The vertex form is y = (x - 3)² + 2. The vertex is (3, 2).

Problem 3: A parabola passes through the points (1, 4), (2, 7), and (3, 12). Is it possible to determine if this parabola can be represented by a quadratic equation in vertex form?

Solution:

While three points are not enough to uniquely define a parabola in vertex form (you need the vertex), it is possible to try and fit the points to a quadratic equation in standard form and then convert to vertex form. You would need to solve a system of three equations with three unknowns (a, b, and c in y = ax² + bx + c). If a solution exists, you can then convert that standard form equation to vertex form. If no solution exists using standard form, it means the points don't fit a parabolic curve.

Problem 4: A ball is thrown upwards and its height (in meters) above the ground after t seconds is given by the equation h(t) = -5t² + 20t + 1. Find the maximum height the ball reaches and the time it takes to reach that height.

Solution:

This is a quadratic equation representing a parabola that opens downwards (a = -5 < 0). The maximum height is the y-coordinate of the vertex. Convert to vertex form to find the vertex:

1. Factor out -5: h(t) = -5(t² - 4t) + 1

2. Complete the square: h(t) = -5(t² - 4t + 4 - 4) + 1

3. Simplify: h(t) = -5((t - 2)² - 4) + 1 = -5(t - 2)² + 20 + 1 = -5(t - 2)² + 21

The vertex is (2, 21). Therefore, the maximum height is 21 meters, reached after 2 seconds.
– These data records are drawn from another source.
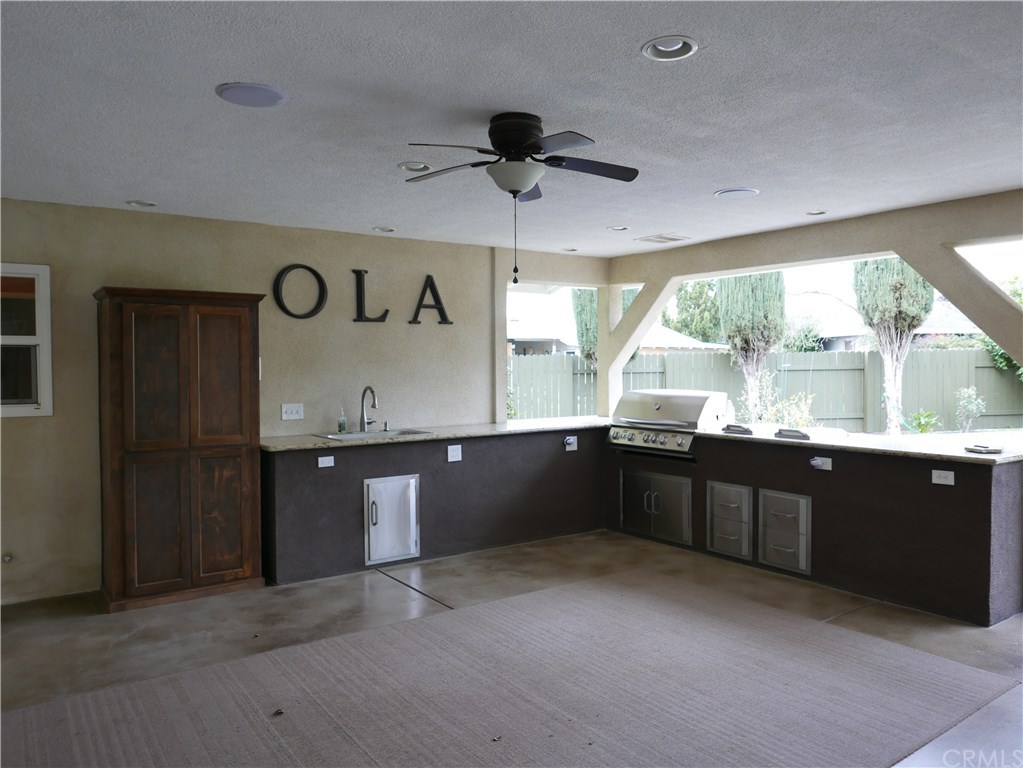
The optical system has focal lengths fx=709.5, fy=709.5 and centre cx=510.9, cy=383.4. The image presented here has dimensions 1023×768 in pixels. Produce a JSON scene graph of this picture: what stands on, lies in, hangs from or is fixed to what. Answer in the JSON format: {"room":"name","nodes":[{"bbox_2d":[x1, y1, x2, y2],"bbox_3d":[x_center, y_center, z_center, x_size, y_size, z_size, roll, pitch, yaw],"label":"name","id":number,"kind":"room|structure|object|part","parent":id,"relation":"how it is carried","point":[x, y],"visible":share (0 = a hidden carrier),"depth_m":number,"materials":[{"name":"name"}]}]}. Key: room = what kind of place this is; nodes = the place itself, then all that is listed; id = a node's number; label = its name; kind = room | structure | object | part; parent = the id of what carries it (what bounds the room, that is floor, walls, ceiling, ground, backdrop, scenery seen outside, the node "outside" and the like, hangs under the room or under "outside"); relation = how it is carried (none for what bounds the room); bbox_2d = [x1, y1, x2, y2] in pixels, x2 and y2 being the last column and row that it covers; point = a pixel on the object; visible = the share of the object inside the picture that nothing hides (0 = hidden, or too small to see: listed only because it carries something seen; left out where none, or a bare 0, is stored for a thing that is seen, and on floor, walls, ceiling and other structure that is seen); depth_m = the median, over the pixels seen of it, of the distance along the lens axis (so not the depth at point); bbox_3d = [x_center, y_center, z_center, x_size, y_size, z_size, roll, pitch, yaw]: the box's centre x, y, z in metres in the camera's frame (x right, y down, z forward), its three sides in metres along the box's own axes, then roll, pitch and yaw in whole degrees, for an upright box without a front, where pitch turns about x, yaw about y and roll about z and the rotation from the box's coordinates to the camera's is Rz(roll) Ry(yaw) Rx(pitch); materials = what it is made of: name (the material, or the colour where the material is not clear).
{"room":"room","nodes":[
{"label":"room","id":0,"kind":"room"},
{"bbox_2d":[0,200,512,602],"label":"back wall","id":1,"kind":"structure","parent":0,"point":[37,427],"depth_m":4.99,"materials":[{"name":"beige paint"}]},
{"bbox_2d":[1,552,12,563],"bbox_3d":[-3.062,1.055,4.286,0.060,0.063,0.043,-1,2,-35],"label":"wall outlet","id":2,"kind":"object","parent":1,"relation":"attached to","point":[7,558],"visible":0.98,"depth_m":4.29,"materials":[{"name":"metal"}]},
{"bbox_2d":[0,265,52,418],"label":"window","id":3,"kind":"structure","parent":1,"relation":"in","point":[43,351],"depth_m":4.37,"materials":[{"name":"glass"}]},
{"bbox_2d":[281,403,303,420],"bbox_3d":[-1.596,0.203,5.175,0.145,0.119,0.018,-1,2,-35],"label":"light switch","id":4,"kind":"object","parent":1,"relation":"attached to","point":[293,416],"visible":0.98,"depth_m":5.17,"materials":[{"name":"white plastic"}]},
{"bbox_2d":[273,264,327,319],"bbox_3d":[-1.549,-0.673,5.213,0.378,0.405,0.034,-1,2,-35],"label":"wall letter","id":5,"kind":"object","parent":1,"relation":"attached to","point":[318,276],"visible":0.99,"depth_m":5.19,"materials":[{"name":"black metal"}]},
{"bbox_2d":[352,268,389,322],"bbox_3d":[-1.099,-0.676,5.505,0.291,0.433,0.035,-1,2,-35],"label":"wall letter","id":6,"kind":"object","parent":1,"relation":"attached to","point":[361,287],"visible":0.99,"depth_m":5.48,"materials":[{"name":"black metal"}]},
{"bbox_2d":[410,275,450,324],"bbox_3d":[-0.656,-0.683,5.813,0.349,0.420,0.036,-1,2,-35],"label":"wall letter","id":7,"kind":"object","parent":1,"relation":"attached to","point":[424,291],"visible":0.99,"depth_m":5.80,"materials":[{"name":"black metal"}]},
{"bbox_2d":[0,0,1022,255],"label":"ceiling","id":8,"kind":"structure","parent":0,"point":[719,177],"depth_m":2.81,"materials":[{"name":"white paint"}]},
{"bbox_2d":[126,199,157,207],"bbox_3d":[-2.313,-1.143,4.436,0.184,0.051,0.182,-1,2,-35],"label":"recessed light","id":9,"kind":"object","parent":8,"relation":"in","point":[138,203],"visible":0.88,"depth_m":4.44,"materials":[{"name":"white"}]},
{"bbox_2d":[215,82,287,107],"bbox_3d":[-0.979,-1.091,2.688,0.250,0.015,0.248,-1,2,-35],"label":"ceiling speaker","id":10,"kind":"object","parent":8,"relation":"in","point":[246,89],"visible":0.99,"depth_m":2.67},
{"bbox_2d":[371,225,395,232],"bbox_3d":[-0.961,-1.179,5.337,0.184,0.053,0.183,-1,2,-35],"label":"recessed light","id":11,"kind":"object","parent":8,"relation":"in","point":[382,229],"visible":0.92,"depth_m":5.33,"materials":[{"name":"white"}]},
{"bbox_2d":[398,161,431,172],"bbox_3d":[-0.498,-1.133,3.669,0.181,0.047,0.181,-1,2,-35],"label":"recessed light","id":12,"kind":"object","parent":8,"relation":"in","point":[407,166],"visible":0.85,"depth_m":3.66,"materials":[{"name":"white metal"}]},
{"bbox_2d":[405,113,638,286],"bbox_3d":[0.035,-0.772,3.006,1.010,0.678,1.001,0,2,16],"label":"ceiling fan","id":13,"kind":"object","parent":8,"relation":"attached to","point":[519,183],"visible":0.98,"depth_m":2.92,"materials":[{"name":"black metal"}]},
{"bbox_2d":[561,246,578,252],"bbox_3d":[0.520,-1.207,6.293,0.177,0.054,0.176,-1,2,-35],"label":"recessed light","id":14,"kind":"object","parent":8,"relation":"in","point":[570,250],"visible":0.87,"depth_m":6.29,"materials":[{"name":"white"}]},
{"bbox_2d":[607,225,629,231],"bbox_3d":[0.802,-1.187,5.333,0.180,0.053,0.182,-1,2,-35],"label":"recessed light","id":15,"kind":"object","parent":8,"relation":"in","point":[623,229],"visible":0.93,"depth_m":5.32,"materials":[{"name":"white"}]},
{"bbox_2d":[636,233,688,244],"bbox_3d":[1.233,-1.182,5.816,0.325,0.016,0.301,-1,2,-35],"label":"ceiling vent","id":16,"kind":"object","parent":8,"relation":"in","point":[668,239],"visible":0.99,"depth_m":5.78,"materials":[{"name":"white"}]},
{"bbox_2d":[641,35,698,61],"bbox_3d":[0.517,-1.105,2.312,0.185,0.047,0.187,-1,2,-35],"label":"recessed light","id":17,"kind":"object","parent":8,"relation":"in","point":[659,48],"visible":0.96,"depth_m":2.32,"materials":[{"name":"white metal"}]},
{"bbox_2d":[714,187,759,198],"bbox_3d":[1.352,-1.141,4.253,0.250,0.018,0.251,-1,2,-35],"label":"recessed light","id":18,"kind":"object","parent":8,"relation":"in","point":[725,192],"visible":0.99,"depth_m":4.23,"materials":[{"name":"white"}]},
{"bbox_2d":[804,209,827,215],"bbox_3d":[2.067,-1.177,4.809,0.175,0.047,0.176,-1,2,-35],"label":"recessed light","id":19,"kind":"object","parent":8,"relation":"in","point":[820,211],"visible":0.84,"depth_m":4.82,"materials":[{"name":"white"}]},
{"bbox_2d":[0,527,1022,767],"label":"floor","id":20,"kind":"structure","parent":0,"point":[390,592],"depth_m":4.03,"materials":[{"name":"concrete"}]},
{"bbox_2d":[96,287,264,612],"bbox_3d":[-2.138,0.386,4.573,0.905,1.904,0.536,-1,2,-35],"label":"wooden cabinet","id":21,"kind":"object","parent":20,"relation":"on","point":[236,446],"visible":0.99,"depth_m":4.33,"materials":[{"name":"brown wood"}]},
{"bbox_2d":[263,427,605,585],"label":"counter","id":22,"kind":"object","parent":20,"relation":"on","point":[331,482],"visible":0.73,"depth_m":5.25,"materials":[{"name":"brown paint"}]},
{"bbox_2d":[317,455,334,467],"bbox_3d":[-1.251,0.527,4.784,0.098,0.071,0.016,-1,2,-35],"label":"outlet","id":23,"kind":"object","parent":22,"relation":"attached to","point":[320,465],"visible":0.99,"depth_m":4.78,"materials":[{"name":"white plastic"}]},
{"bbox_2d":[364,474,420,564],"bbox_3d":[-0.831,0.965,5.037,0.437,0.591,0.072,-1,2,-35],"label":"access door","id":24,"kind":"structure","parent":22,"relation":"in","point":[373,508],"depth_m":5.03,"materials":[{"name":"metal"}]},
{"bbox_2d":[447,444,462,461],"bbox_3d":[-0.418,0.517,5.249,0.102,0.115,0.015,-1,2,-35],"label":"outlet","id":25,"kind":"object","parent":22,"relation":"attached to","point":[456,459],"visible":0.98,"depth_m":5.25,"materials":[{"name":"white plastic"}]},
{"bbox_2d":[563,435,577,450],"bbox_3d":[0.494,0.488,5.840,0.106,0.117,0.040,-1,2,-35],"label":"outlet","id":26,"kind":"object","parent":22,"relation":"attached to","point":[570,442],"visible":0.99,"depth_m":5.83,"materials":[{"name":"white plastic"}]},
{"bbox_2d":[0,567,1018,767],"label":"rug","id":27,"kind":"object","parent":20,"relation":"on","point":[85,710],"visible":1,"depth_m":3.05,"materials":[{"name":"carpet"}]},
{"bbox_2d":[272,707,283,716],"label":"debris","id":28,"kind":"object","parent":27,"relation":"on","point":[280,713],"visible":0.97,"depth_m":2.91,"materials":[{"name":"brown"}]},
{"bbox_2d":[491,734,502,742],"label":"debris","id":29,"kind":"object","parent":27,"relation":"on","point":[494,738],"visible":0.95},
{"bbox_2d":[605,430,1022,626],"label":"counter base","id":30,"kind":"object","parent":20,"relation":"on","point":[983,504],"visible":0.68,"depth_m":4.38,"materials":[{"name":"brown paint"}]},
{"bbox_2d":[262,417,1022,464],"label":"countertop","id":31,"kind":"structure","parent":30,"relation":"on","point":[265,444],"depth_m":4.95,"materials":[{"name":"stone"}]},
{"bbox_2d":[337,407,346,433],"bbox_3d":[-1.261,0.276,5.297,0.065,0.208,0.063,-1,2,-35],"label":"soap bottle","id":32,"kind":"object","parent":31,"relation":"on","point":[339,427],"visible":0.99,"depth_m":5.28,"materials":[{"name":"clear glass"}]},
{"bbox_2d":[359,385,379,432],"bbox_3d":[-1.070,0.193,5.442,0.146,0.355,0.248,-1,2,-35],"label":"faucet","id":33,"kind":"object","parent":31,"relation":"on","point":[371,390],"visible":0.99,"depth_m":5.47,"materials":[{"name":"silver metal"}]},
{"bbox_2d":[319,428,433,440],"bbox_3d":[-0.996,0.466,5.280,0.772,0.178,0.484,-1,2,-35],"label":"sink","id":34,"kind":"object","parent":31,"relation":"in","point":[356,435],"visible":0.34,"depth_m":5.38,"materials":[{"name":"silver metal"}]},
{"bbox_2d":[721,423,752,434],"bbox_3d":[1.753,0.345,5.477,0.181,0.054,0.235,-1,2,-35],"label":"burner cover","id":35,"kind":"object","parent":31,"relation":"on","point":[746,431],"visible":0.99,"depth_m":5.41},
{"bbox_2d":[775,427,810,440],"bbox_3d":[2.026,0.357,5.070,0.160,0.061,0.273,-1,2,-35],"label":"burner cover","id":36,"kind":"object","parent":31,"relation":"on","point":[803,435],"visible":0.99,"depth_m":5.01,"materials":[{"name":"black"}]},
{"bbox_2d":[964,443,1002,454],"bbox_3d":[2.779,0.382,4.179,0.200,0.030,0.200,-1,2,-35],"label":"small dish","id":37,"kind":"object","parent":31,"relation":"on","point":[983,448],"visible":0.99,"depth_m":4.14,"materials":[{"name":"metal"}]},
{"bbox_2d":[621,467,692,544],"bbox_3d":[1.132,0.974,5.657,0.127,0.503,0.780,-1,2,-35],"label":"access door","id":38,"kind":"structure","parent":30,"relation":"in","point":[653,493],"depth_m":5.60,"materials":[{"name":"silver metal"}]},
{"bbox_2d":[607,389,730,456],"bbox_3d":[1.308,0.307,5.877,0.644,0.456,0.903,-1,2,-35],"label":"gas grill","id":39,"kind":"object","parent":30,"relation":"in","point":[657,405],"visible":0.9,"depth_m":5.72,"materials":[{"name":"silver metal"}]},
{"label":"control panel","id":40,"kind":"part","parent":39,"relation":"part of","materials":[{"name":"silver metal"}]},
{"bbox_2d":[707,480,752,559],"bbox_3d":[1.578,0.988,5.148,0.065,0.523,0.369,-1,2,-35],"label":"drawer","id":41,"kind":"object","parent":30,"relation":"in","point":[738,500],"visible":0.97,"depth_m":5.14,"materials":[{"name":"metal"}]},
{"bbox_2d":[758,488,810,575],"bbox_3d":[1.845,1.000,4.823,0.059,0.518,0.365,-1,2,-35],"label":"drawer","id":42,"kind":"object","parent":30,"relation":"in","point":[772,553],"visible":0.98,"depth_m":4.81,"materials":[{"name":"metal"}]},
{"bbox_2d":[809,456,832,470],"bbox_3d":[2.002,0.518,4.602,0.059,0.080,0.130,-1,2,-35],"label":"outlet","id":43,"kind":"object","parent":30,"relation":"attached to","point":[814,461],"visible":0.98,"depth_m":4.59,"materials":[{"name":"white plastic"}]},
{"bbox_2d":[931,469,954,485],"bbox_3d":[2.435,0.529,4.001,0.011,0.076,0.108,-1,2,-35],"label":"outlet","id":44,"kind":"object","parent":30,"relation":"attached to","point":[945,472],"visible":0.99,"depth_m":4.00,"materials":[{"name":"white plastic"}]},
{"bbox_2d":[605,191,1022,427],"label":"right wall","id":45,"kind":"structure","parent":0,"point":[731,272],"depth_m":5.16,"materials":[{"name":"paint"}]},
{"bbox_2d":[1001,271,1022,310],"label":"foliage","id":46,"kind":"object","parent":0,"point":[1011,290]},
{"label":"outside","id":47,"kind":"structure","parent":0,"visible":0},
{"label":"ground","id":48,"kind":"structure","parent":47,"visible":0},
{"bbox_2d":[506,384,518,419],"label":"shrub","id":49,"kind":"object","parent":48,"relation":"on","point":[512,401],"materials":[{"name":"green plant"}]},
{"bbox_2d":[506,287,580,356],"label":"neighboring house","id":50,"kind":"structure","parent":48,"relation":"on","point":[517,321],"materials":[{"name":"white"}]},
{"bbox_2d":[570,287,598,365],"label":"tree","id":51,"kind":"object","parent":48,"relation":"on","point":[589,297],"visible":0.23,"materials":[{"name":"green plant"}]},
{"bbox_2d":[666,278,721,343],"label":"tree","id":52,"kind":"object","parent":48,"relation":"on","point":[680,297],"visible":0.44,"materials":[{"name":"green plant"}]},
{"bbox_2d":[718,269,787,420],"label":"cypress tree","id":53,"kind":"object","parent":48,"relation":"on","point":[750,293],"visible":0.69,"materials":[{"name":"plant"}]},
{"bbox_2d":[510,347,1022,432],"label":"wooden fence","id":54,"kind":"object","parent":48,"relation":"on","point":[994,375],"visible":0.49,"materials":[{"name":"wood"}]},
{"bbox_2d":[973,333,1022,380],"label":"vine","id":55,"kind":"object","parent":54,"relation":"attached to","point":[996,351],"visible":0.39,"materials":[{"name":"green plant"}]},
{"bbox_2d":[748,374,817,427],"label":"shrub","id":56,"kind":"object","parent":48,"relation":"on","point":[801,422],"visible":0.6,"depth_m":11.31,"materials":[{"name":"green plant"}]},
{"bbox_2d":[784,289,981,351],"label":"neighboring house","id":57,"kind":"structure","parent":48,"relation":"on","point":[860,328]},
{"bbox_2d":[851,255,930,434],"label":"tree","id":58,"kind":"object","parent":48,"relation":"on","point":[896,289],"visible":0.62,"materials":[{"name":"plant"}]},
{"bbox_2d":[907,409,941,433],"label":"shrub","id":59,"kind":"object","parent":48,"relation":"on","point":[924,424],"visible":0.84,"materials":[{"name":"green plant"}]},
{"bbox_2d":[953,386,985,431],"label":"shrub","id":60,"kind":"object","parent":48,"relation":"on","point":[979,407],"visible":0.96,"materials":[{"name":"green plant"}]}
]}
Advanced Applications and Further Exploration

The vertex form is not just a theoretical concept; it has numerous real-world applications in various fields, including:

• Physics: Modeling projectile motion, as seen in Problem 4.

• Engineering: Designing parabolic antennas and reflectors.

• Economics: Analyzing quadratic cost and revenue functions.

• Computer Graphics: Creating parabolic curves for animations and game design.

Further exploration of quadratic equations might involve investigating:

• Discriminant: Understanding how the discriminant (b² - 4ac) determines the number and nature of the roots (solutions) of a quadratic equation.

• Complex Numbers: Exploring the solutions of quadratic equations when the discriminant is negative.

• Quadratic Inequalities: Solving inequalities involving quadratic expressions.

By mastering the vertex form of a quadratic equation, you gain a powerful tool for analyzing and manipulating parabolas, unlocking a deeper understanding of this fundamental mathematical concept and its diverse applications. Remember to practice consistently and explore different problem types to solidify your comprehension. Good luck with Unit 3 Homework 5!